I’d love to see county code enforcement go after these knuckleheads......
So these pinheads make their own car, bicycles, guitars and amps, recording studios, stoves, electricity, gasoline, provide their own water and make theit own Ipods and cellphones and switching networks?
also - they had a women’s group that was discussing “alternatives to tampons” - I guess so they won’t have to depend on the Tampax corporation...
I dont even wanna know what bright ideas these babes came up with. “ gee suzie, did you know rice absorbs 2 times its own weight in fluid”?
The Cameron Village in the story is near the university and the center of Raleigh. I would think there are some zoning violations here. The paper may have been alerted to this commune by disgruntled neighbors but, typically, the reporter takes the side of the “anarchists.” But I’m guessing.
Which has accomplished exactly...what???
And which absorbs exactly how much government funding? And requires exactly how much welfare to keep the "collective" fed?
"Anarchists", my butt. More like "parasites".
“...working against oppression of all forms — sexism, racism, classism.”
Yeah, she’s a real altruist...then in the next breath she rails against “WHITE MEN in POWER”! No hypocrisy here, no siree.

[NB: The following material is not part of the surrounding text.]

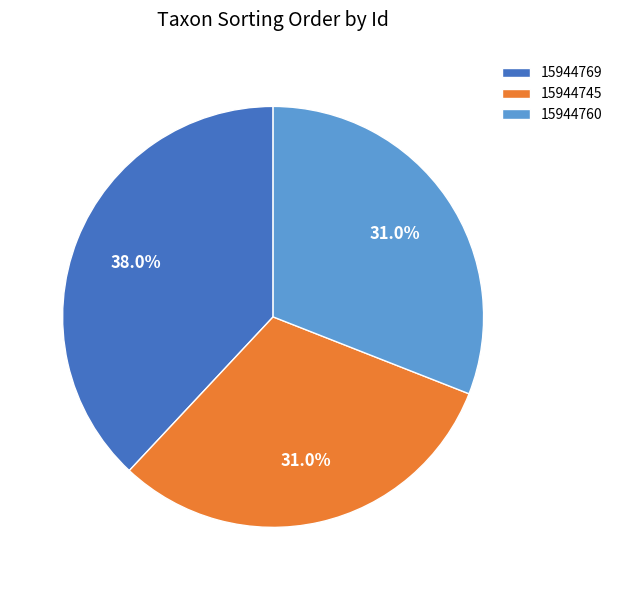

Is it true that 15944745 is 41% of the pie?

False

I wish that the Mayo Clinic or someone would do a scientific, double-blind clinical study on people like this to find out whether it hurts to be this stupid. Do their heads ache, and if so, is it a dull throb or a sharp stab? It seems to me that it should hurt to be that dumb.
“...scientific, double-blind clinical study on people like this to find out whether it hurts to be this stupid” — LOL! I’ve often wondered how libs can daily reject the abundent empirical evidence of the miracles of free markets, democracy, free men and liberty without having their heads explode.
***where visitors can pick up pamphlets devoted to ending Selective Service and guerrilla gardening, ***
About thirty five years behind the times I would say.
***The garden is weeded on occasion, but in large part is left to grow naturally, Tokarski says. ***
Ideal place for field rats to get a start.
“”Do you have any basic understanding of the Spanish Civil War?”
Why aren’t these anarchist fighting the Jihadi-fascists??